Directions:
For the entries below, report every line that includes the word "format".

Listed records:
* * * * *

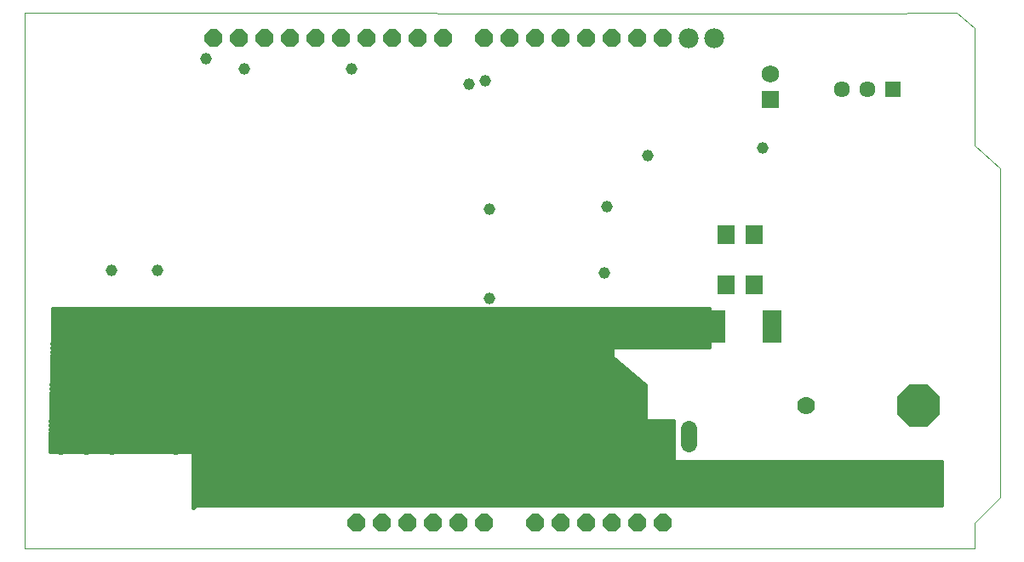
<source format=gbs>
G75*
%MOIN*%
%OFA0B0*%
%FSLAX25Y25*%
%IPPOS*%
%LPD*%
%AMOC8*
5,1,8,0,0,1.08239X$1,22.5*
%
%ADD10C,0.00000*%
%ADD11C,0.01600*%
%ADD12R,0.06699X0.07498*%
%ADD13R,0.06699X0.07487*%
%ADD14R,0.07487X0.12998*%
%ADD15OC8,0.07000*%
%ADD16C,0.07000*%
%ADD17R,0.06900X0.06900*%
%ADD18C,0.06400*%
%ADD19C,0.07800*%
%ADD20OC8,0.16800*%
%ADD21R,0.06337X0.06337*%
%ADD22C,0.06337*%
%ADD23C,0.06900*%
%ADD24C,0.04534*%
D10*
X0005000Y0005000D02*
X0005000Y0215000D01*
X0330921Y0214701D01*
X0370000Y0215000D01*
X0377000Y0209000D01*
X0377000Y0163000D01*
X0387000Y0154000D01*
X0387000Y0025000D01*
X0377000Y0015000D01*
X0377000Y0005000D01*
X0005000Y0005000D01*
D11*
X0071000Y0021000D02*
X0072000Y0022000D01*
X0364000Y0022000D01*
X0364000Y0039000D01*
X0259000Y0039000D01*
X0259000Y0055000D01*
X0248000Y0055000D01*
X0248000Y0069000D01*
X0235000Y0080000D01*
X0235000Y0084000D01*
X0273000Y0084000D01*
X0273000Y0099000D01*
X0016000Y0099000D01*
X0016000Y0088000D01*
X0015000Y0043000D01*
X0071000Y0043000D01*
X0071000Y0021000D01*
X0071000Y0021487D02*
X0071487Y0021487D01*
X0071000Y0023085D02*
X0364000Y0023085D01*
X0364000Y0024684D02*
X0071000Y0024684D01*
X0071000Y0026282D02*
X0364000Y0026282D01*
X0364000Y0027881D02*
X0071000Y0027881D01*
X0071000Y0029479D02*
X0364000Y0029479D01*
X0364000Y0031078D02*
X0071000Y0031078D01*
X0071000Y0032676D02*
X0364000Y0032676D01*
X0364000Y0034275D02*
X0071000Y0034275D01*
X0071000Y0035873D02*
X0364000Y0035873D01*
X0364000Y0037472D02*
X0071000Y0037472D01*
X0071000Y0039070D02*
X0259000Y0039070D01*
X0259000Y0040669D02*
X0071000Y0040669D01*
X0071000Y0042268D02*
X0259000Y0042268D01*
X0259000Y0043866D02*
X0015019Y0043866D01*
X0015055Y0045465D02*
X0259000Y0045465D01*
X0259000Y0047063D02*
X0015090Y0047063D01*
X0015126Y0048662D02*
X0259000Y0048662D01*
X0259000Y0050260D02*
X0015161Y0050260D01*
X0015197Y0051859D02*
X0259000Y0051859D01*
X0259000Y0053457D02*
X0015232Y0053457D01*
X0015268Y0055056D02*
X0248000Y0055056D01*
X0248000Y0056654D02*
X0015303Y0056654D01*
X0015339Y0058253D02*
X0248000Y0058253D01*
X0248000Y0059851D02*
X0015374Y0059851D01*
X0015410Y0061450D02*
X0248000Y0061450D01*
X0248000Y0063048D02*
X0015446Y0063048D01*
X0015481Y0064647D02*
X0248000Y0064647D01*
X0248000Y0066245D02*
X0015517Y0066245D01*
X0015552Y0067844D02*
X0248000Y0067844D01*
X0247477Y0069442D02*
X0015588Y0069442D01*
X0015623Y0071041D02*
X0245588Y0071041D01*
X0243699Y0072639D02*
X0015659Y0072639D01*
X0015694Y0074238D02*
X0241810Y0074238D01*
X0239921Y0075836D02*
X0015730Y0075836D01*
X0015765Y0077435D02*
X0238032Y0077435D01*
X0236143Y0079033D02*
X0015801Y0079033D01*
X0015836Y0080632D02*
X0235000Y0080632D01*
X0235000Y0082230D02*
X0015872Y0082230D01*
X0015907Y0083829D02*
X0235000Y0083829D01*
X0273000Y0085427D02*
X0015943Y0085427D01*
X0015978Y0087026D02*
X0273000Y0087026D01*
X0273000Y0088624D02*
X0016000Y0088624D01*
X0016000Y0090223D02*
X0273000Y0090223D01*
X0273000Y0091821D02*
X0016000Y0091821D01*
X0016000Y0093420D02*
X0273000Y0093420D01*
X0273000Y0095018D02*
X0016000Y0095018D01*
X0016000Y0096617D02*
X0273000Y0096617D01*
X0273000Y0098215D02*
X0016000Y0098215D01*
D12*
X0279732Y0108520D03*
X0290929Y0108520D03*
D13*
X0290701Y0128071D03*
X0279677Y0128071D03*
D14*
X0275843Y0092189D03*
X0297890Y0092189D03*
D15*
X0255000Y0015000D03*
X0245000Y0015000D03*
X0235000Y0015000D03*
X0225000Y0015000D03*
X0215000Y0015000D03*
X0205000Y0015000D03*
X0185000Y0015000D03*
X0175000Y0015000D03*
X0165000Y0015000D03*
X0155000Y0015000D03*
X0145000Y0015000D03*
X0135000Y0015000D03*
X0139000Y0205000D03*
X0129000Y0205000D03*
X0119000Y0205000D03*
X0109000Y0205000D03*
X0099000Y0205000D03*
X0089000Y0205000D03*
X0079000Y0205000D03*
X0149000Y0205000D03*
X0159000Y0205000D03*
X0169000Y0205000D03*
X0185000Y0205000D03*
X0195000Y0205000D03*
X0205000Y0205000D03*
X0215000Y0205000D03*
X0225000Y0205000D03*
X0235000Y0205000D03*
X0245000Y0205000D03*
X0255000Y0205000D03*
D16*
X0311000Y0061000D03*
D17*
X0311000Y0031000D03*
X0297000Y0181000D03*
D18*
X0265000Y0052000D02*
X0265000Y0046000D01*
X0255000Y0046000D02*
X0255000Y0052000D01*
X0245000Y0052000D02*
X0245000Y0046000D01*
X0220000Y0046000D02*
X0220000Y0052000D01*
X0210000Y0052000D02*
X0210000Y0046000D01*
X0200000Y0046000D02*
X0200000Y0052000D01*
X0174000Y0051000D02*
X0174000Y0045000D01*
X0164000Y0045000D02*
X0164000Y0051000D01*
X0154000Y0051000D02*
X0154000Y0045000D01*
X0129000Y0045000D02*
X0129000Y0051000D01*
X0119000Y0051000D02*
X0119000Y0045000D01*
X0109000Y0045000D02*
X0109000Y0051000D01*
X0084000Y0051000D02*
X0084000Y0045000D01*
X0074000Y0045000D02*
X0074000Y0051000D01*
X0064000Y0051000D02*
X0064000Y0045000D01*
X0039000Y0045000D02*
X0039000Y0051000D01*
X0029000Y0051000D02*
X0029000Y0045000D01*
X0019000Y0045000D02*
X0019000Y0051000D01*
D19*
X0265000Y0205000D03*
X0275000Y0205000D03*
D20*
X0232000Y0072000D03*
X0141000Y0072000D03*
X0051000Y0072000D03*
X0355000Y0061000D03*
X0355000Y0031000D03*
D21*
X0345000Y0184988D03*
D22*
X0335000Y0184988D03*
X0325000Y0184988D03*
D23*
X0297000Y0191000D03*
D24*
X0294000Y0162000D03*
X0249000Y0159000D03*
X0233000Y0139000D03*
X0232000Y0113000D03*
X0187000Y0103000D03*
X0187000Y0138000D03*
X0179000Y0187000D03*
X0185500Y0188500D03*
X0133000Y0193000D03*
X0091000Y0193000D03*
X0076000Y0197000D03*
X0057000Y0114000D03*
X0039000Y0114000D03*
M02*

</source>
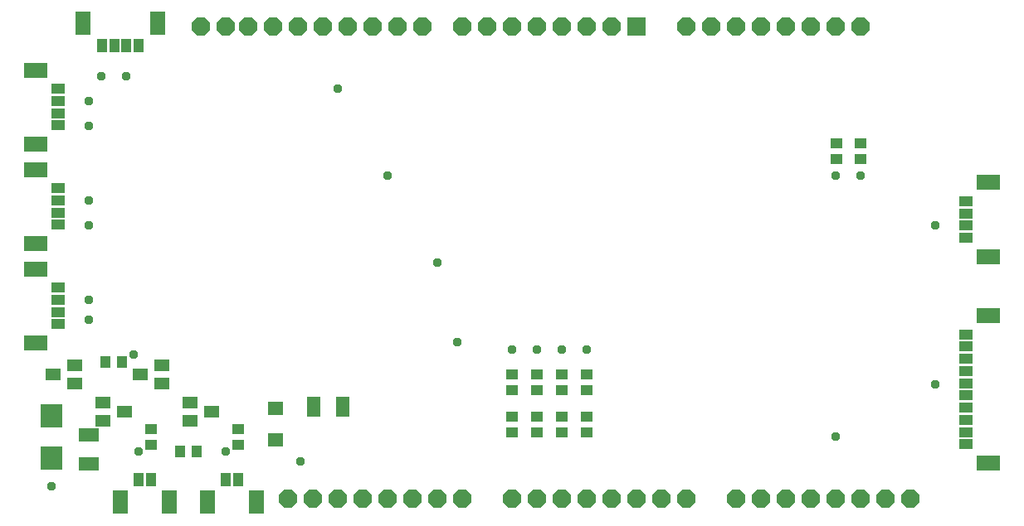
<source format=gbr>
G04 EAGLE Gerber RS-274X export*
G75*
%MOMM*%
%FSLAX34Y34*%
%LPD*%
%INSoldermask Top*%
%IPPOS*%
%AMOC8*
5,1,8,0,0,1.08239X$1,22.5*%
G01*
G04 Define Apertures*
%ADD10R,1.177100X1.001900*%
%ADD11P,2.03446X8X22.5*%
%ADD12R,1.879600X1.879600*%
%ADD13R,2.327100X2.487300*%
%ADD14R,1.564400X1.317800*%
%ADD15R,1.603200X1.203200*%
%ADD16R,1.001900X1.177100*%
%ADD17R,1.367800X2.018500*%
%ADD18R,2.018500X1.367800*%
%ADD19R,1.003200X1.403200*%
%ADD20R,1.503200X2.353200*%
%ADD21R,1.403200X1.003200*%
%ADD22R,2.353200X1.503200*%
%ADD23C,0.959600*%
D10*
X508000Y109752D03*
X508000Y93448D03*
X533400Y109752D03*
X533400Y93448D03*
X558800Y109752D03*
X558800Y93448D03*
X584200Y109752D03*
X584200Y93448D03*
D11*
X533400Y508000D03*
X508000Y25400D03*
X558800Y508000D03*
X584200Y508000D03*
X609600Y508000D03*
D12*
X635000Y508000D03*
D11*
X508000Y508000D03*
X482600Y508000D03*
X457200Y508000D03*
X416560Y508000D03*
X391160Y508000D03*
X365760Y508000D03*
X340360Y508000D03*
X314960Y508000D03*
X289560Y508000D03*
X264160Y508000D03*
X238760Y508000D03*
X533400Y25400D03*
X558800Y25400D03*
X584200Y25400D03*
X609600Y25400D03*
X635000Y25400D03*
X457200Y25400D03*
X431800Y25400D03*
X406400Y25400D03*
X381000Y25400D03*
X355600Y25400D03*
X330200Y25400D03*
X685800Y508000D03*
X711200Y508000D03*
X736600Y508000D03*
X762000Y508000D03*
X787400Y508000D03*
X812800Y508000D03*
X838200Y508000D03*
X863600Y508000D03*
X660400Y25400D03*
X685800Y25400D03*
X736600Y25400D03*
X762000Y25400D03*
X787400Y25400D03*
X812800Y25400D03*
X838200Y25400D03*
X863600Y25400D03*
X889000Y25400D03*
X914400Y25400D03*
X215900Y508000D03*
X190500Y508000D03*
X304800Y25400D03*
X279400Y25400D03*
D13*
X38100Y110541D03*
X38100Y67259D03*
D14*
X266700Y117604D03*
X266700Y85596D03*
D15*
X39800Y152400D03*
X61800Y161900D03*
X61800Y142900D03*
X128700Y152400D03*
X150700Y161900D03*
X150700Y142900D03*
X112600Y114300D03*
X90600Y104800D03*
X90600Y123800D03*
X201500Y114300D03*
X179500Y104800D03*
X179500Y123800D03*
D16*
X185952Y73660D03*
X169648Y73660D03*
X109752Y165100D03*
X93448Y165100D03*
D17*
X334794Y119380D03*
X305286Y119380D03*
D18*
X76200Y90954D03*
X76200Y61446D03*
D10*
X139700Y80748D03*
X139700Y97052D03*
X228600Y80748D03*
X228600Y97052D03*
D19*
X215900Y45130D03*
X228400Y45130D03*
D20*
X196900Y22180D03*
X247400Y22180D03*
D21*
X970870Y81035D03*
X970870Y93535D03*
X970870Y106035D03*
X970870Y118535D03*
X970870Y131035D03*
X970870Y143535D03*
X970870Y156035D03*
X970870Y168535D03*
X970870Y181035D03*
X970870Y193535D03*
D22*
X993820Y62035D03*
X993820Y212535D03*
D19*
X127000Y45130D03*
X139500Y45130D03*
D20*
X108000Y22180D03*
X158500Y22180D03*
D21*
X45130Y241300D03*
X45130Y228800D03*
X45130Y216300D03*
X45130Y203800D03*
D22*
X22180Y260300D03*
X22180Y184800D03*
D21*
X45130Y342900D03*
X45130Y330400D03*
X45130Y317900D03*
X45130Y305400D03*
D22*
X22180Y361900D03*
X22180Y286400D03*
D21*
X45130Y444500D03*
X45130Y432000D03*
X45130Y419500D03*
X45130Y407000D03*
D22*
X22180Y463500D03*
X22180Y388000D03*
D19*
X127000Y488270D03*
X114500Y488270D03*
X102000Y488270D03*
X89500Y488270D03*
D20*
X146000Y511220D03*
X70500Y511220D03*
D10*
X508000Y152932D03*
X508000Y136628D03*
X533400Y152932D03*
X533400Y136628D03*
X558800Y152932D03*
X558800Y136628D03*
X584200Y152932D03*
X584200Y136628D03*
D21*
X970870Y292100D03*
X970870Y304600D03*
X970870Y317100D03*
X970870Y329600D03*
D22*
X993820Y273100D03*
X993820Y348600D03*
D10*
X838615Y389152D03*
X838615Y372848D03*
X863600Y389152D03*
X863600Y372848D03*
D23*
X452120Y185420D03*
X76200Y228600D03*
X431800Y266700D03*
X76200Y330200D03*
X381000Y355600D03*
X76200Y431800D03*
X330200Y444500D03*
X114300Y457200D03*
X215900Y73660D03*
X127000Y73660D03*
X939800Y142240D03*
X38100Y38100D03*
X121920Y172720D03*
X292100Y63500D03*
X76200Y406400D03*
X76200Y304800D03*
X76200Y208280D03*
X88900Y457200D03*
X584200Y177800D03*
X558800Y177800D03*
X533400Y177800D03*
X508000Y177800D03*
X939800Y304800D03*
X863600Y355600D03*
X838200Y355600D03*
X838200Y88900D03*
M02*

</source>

* * * * *

Result:
<source format=gbs>
<source format=gbr>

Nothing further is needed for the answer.